A report looking at the school and university backgrounds of MPs in 2010. This note is the latest in a series of reports by the Sutton Trust on the school and university backgrounds of those in a number of leading professions and influential walks of life, including Members of Parliament
Report Overview
Key Findings
School backgrounds of MPs
- Over one third (35%) of MPs elected in the 2010 General Election attended independent schools, which educate just 7% of the school population. The proportion of MPs attending independent schools is 3 percentage points higher than in the previous 2005 Parliament – bucking a trend during recent decades that has seen the
proportion of privately-schooled MPs gradually fall. - A major factor behind the increase in the rise is the higher number of Conservative MPs – who are much more likely than their Labour peers to have been privatelyschooled.
- Less than half (43%) of MPs were educated in comprehensive state schools, with the remainder having attended state grammar schools (22%).

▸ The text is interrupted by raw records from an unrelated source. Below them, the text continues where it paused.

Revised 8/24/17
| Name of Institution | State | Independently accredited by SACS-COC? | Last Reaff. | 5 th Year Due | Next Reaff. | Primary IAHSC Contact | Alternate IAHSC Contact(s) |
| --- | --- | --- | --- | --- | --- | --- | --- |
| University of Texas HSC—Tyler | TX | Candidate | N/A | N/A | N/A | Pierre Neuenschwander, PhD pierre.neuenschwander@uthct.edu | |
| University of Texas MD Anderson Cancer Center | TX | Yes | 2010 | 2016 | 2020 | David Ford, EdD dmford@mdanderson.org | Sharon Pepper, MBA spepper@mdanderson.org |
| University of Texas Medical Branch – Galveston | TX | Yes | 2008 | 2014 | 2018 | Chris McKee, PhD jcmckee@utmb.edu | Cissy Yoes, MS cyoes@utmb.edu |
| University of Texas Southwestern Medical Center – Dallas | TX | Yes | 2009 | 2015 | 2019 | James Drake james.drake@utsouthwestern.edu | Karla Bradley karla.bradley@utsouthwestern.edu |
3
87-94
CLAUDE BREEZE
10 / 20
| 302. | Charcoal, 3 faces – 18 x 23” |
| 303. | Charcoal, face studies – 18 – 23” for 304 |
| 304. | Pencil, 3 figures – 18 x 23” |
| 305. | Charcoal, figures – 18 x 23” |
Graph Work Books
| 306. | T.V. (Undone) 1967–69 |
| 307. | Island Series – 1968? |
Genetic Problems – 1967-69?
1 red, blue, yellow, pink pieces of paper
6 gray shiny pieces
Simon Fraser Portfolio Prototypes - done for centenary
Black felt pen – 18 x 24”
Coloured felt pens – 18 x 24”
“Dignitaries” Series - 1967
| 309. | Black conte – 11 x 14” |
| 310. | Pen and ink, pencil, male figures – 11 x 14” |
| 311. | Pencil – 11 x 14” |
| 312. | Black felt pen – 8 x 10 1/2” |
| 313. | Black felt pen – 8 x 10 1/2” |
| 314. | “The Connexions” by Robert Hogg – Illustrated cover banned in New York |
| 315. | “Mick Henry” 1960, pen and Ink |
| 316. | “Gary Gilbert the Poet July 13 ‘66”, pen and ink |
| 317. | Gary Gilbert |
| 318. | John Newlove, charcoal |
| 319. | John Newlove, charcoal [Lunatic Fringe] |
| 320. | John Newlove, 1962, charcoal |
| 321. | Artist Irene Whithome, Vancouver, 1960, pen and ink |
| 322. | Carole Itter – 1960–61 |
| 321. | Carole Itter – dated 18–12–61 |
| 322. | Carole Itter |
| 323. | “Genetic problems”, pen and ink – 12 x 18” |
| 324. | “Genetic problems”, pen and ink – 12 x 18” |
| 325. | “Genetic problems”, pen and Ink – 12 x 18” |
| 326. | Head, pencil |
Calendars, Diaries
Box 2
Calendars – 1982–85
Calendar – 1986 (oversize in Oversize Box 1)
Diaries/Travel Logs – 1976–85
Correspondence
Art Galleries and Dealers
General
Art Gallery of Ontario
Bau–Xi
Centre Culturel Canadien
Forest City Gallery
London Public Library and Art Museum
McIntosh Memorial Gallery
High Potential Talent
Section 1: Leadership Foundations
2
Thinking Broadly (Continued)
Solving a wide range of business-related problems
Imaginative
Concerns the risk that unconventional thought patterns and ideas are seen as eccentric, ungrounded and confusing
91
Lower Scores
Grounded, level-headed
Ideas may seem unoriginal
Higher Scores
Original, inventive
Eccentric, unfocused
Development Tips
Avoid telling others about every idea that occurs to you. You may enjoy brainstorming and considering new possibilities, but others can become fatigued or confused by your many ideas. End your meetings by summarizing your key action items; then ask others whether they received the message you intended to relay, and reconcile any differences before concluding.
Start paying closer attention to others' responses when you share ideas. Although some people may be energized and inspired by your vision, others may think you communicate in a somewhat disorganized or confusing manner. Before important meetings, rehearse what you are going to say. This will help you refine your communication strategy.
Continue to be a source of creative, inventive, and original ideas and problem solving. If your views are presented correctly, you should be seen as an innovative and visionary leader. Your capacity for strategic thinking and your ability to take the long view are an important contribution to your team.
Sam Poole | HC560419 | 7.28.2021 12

- 54% of Conservative MPs attended fee paying schools, compared with 40% of Liberal Democrat MPs, and 15% of Labour MPs.
- There are 20 Etonians in the 2010 Parliament — 5 more than those who served in the 2005 Parliament. Overall 13 schools (12 of which are fee-charging) produce a tenth of all MPs in the new Parliament.
- 35% of newly elected MPs for the 2010 Parliament attended independent schools, the same proportion as MPs who were re-elected.
University backgrounds of MPs
- Nine in ten MPs in 2010 attended university – by far the highest proportion of any Parliament to date. This includes just under three in ten who were educated at either Oxford or Cambridge universities. Oxford has produced 102 MPs serving in the 2010 Parliament.
- 38% of Conservative MPs were educated at Oxford or Cambridge compared with 20% of Labour MPs and 28% of Liberal Democrat MPs.
- Newly elected MPs were even more likely to be graduates – with 94% attending a university, including 69% who had attended a leading research university, and 28% who had attended Oxbridge.